Albert Baehny, Präsident des Pharmazulieferers Lonza, hat in der «NZZ am Sonntag» eine Bombe platzen lassen. Erstmals sagt er öffentlich, dass er dem Bund «als Option unter anderen denkbaren Möglichkeiten» den Vorschlag unterbreitete, sich für 60 Millionen Franken im Lonza-Werk in Visp eine Produktionslinie für Moderna-Impfstoffe zu sichern.

Damit bestätigt Baehny die Recherche dieser Zeitung vom 11. März, wonach er dem Bund vorgeschlagen hat, im Wallis eine eigene Produktionsstrasse für die Schweiz aufzubauen. Im April 2020 führte er ein kurzes Telefonat mit Gesundheitsminister Alain Berset, am 1. Mai fand ein Treffen mit Bersets Generalsekretariat und dem Bundesamt für Gesundheit statt.

Doch zu Baehnys Verwunderung ging der Bund nicht auf den Vorschlag ein. Nach dem Treffen vom 1. Mai habe er nichts mehr gehört, sagt er im Interview.

Das ist an Brisanz nicht zu überbieten.
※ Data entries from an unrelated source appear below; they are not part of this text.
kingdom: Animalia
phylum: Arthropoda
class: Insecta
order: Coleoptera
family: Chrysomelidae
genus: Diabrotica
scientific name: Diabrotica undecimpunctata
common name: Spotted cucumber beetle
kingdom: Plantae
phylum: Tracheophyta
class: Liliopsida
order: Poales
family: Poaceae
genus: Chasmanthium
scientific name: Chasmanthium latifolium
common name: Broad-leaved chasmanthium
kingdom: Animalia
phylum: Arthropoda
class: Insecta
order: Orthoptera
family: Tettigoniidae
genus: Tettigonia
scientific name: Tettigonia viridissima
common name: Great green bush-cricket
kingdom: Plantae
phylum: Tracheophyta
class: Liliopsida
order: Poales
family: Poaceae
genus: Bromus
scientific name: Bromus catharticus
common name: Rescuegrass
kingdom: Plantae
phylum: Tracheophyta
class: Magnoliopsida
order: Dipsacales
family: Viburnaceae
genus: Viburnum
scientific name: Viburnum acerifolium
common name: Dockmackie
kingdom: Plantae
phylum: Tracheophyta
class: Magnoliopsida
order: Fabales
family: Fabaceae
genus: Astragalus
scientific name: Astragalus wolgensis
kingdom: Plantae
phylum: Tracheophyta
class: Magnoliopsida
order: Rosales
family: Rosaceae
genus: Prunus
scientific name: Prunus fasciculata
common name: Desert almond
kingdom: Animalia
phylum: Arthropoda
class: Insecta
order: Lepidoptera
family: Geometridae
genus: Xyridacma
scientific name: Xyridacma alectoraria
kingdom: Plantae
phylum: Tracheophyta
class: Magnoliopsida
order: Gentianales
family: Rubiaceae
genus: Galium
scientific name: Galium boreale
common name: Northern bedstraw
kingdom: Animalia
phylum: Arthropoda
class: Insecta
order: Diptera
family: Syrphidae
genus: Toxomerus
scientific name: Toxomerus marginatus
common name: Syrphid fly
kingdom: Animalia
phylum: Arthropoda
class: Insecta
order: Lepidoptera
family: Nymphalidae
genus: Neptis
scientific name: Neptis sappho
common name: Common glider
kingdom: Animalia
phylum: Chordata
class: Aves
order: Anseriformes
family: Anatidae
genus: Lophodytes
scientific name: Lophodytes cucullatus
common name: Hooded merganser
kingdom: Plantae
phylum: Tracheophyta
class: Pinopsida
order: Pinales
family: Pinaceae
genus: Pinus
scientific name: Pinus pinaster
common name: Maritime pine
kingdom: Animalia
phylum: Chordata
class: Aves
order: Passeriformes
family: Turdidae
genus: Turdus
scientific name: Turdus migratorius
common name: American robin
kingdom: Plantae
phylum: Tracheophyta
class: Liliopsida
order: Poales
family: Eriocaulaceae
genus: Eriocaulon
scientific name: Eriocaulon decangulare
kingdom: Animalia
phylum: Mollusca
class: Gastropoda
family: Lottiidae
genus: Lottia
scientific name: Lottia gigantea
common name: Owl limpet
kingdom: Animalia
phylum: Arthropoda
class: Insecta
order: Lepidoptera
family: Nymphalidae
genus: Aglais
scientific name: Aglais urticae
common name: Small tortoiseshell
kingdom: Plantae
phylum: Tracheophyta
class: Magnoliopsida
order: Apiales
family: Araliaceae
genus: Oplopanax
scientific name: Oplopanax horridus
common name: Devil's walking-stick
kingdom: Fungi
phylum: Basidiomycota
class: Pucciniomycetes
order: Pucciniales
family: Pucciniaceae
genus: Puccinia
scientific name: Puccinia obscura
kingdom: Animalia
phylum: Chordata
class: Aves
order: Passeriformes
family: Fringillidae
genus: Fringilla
Baehny widerspricht damit Berset, der am 12. März dementierte, dass Lonza den Aufbau einer eigenen, staatlichen Impfstoffproduktion vorgeschlagen habe. Weil der Impfstoff Moderna und nicht Lonza gehöre, habe er den Gesamtbundesrat über Baehnys Vorschlag gar nicht erst informiert.

Albert Baehny, Verwaltungsratspräsident von Lonza.

Damit steht nun Aussage gegen Aussage. Und damit stellt sich die Frage: Wer sagt die Wahrheit? Wieso sollte Albert Baehny seinen guten Ruf riskieren mit einer unwahren Behauptung?

Immerhin geht es um die Frage: Hat der Bund die Chance versäumt, mit Staatsgeldern eine für die Schweiz reservierte Produktionslinie aufzubauen und so die Impfstoffknappheit zu verringern?

Jedenfalls braucht es nun eine lückenlose Aufklärung. Und für die kann nur das Parlament sorgen.

Es muss untersuchen: Was genau haben Berset und Baehny im April 2020 besprochen? Wie lautete Baehnys Vorschlag vom 1. Mai 2020 konkret? Wurde der Gesundheitsminister darüber vollumfänglich informiert? Warum versandete das Ganze? Wieso verschwieg Berset dem Gesamtbundesrat den Vorgang? Stimmt es, dass Baehny vom Bund nach dem 1. Mai nie mehr etwas hörte? Wenn ja, warum?

Das alles ist wichtig herauszufinden. Denn immerhin geht es um die Frage: Hat der Bund die Chance versäumt, mit Staatsgeldern eine eigene Produktionslinie aufzubauen und so die Impfstoffknappheit zu verringern?

Es geht aber um mehr als die Schweiz: Gemäss Baehny hätte die zusätzliche Produktionsstrasse 100 Millionen Dosen pro Jahr produziert – viel mehr, als die Schweiz braucht. Unser Land hätte also armen Ländern mit dem Impfstoff helfen können. Die Frage wiegt schwer: Wurde da eine einmalige Chance verpasst? Und wenn ja, wer trägt die Schuld?

Alain Berset (links) traf sich am 11. Januar auf dem Lonza-Gelände in Visp mit den Walliser Staatsräten Esther Waeber (rechts) und Christophe Darbellay (Zweiter von rechts). Dabei war auch Lonza-Präsident Albert Baehny (Fünfter von rechts).